Snow of the week
All the west coast Canadian resorts had fresh snow this week. Whistler/Blackcomb received a metre in four days leaving 205cm consolidated snow depth on the lower slopes, 320cm on the uppers and classic alpine skiing conditions.
Temperatures have dipped in the United States, bringing a fresh dusting of snow and good sport to Colorado and California. Aspen (110/130cm), Mammoth (245/275cm) and Heavenly (135/245cm) are all in good nick. But Jackson Hole, Wyoming, is the pick of the bunch with fresh snow at all levels, 200cm lower down and 225cms higher up.
Snow-starved Europe has struggled through the winter on a combination of pisteurs and vin chaud . Now, with snow finally deigning to visit, the temperatures have risen too. This means melted snow on the lower slopes is refreezing overnight in a fragile crystallised way which can cause problems.
The northern alps are best, Les Arcs has good sport with 75cm lower slope depth and 109 upper, as does La Plagne (50/200cm) which had a few centimetres snowfall this week.
Andorra has been the surprise package of the season with the most consistent snow cover in Europe, and with snowfall last week. All the resorts are totally operational. Soldeu has 90cm lower down and 150cm up top.

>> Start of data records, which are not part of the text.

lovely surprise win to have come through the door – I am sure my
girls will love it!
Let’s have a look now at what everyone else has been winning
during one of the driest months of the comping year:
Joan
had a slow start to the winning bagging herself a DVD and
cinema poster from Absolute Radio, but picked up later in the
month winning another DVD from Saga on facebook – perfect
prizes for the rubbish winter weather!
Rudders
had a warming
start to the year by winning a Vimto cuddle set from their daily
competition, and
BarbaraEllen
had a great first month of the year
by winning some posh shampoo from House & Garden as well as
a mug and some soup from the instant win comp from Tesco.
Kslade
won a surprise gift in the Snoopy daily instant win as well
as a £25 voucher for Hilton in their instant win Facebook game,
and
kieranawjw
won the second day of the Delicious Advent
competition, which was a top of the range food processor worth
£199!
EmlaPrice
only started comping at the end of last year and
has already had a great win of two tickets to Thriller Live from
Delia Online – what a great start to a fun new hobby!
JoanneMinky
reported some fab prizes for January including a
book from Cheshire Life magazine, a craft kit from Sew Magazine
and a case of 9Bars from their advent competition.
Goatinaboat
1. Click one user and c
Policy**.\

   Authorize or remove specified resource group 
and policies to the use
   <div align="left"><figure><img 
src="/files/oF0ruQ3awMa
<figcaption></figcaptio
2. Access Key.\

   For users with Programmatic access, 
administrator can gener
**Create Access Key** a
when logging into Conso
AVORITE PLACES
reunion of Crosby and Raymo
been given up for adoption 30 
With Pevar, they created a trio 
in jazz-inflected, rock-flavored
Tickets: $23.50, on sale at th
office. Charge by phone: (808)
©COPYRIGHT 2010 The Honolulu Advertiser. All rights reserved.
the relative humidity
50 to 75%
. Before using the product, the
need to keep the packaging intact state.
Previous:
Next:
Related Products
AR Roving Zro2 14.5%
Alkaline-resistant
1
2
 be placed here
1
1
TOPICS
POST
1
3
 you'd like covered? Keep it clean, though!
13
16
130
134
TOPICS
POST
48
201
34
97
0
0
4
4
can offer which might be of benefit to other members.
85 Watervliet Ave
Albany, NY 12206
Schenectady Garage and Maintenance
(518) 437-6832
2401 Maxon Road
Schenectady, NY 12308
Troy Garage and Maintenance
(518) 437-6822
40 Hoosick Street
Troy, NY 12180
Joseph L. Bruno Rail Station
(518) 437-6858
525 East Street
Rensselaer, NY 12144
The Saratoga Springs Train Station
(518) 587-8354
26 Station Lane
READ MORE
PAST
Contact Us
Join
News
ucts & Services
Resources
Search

After a rotten season in which recent melt exposed rocks and grass Bulgaria has just enjoyed heavy snowfall... watch this space.
Deal of the week
Club Pavilion (0870 055 0870) offers seven nights' half-board at Club Solana at Soldeu, Andorra, for £259, based on four sharing. The price includes return flights and transfers departing from Manchester or Gatwick on 24 March.
Website of the week
The net version of one of Britain's best-selling ski magazines, www.goodskiguide.com has the same features, news and competitions as the hard copy, but without the tree loss. It produces about six issues stretching across the ski season, including a comprehensive but highly subjective resort guide that, for each destination, gives 'good points' and 'bad points' and a boredom threshhold time limit which ranges from two days (at Marble Mountain, Newfoundland) to three weeks (Davos, Switzerland).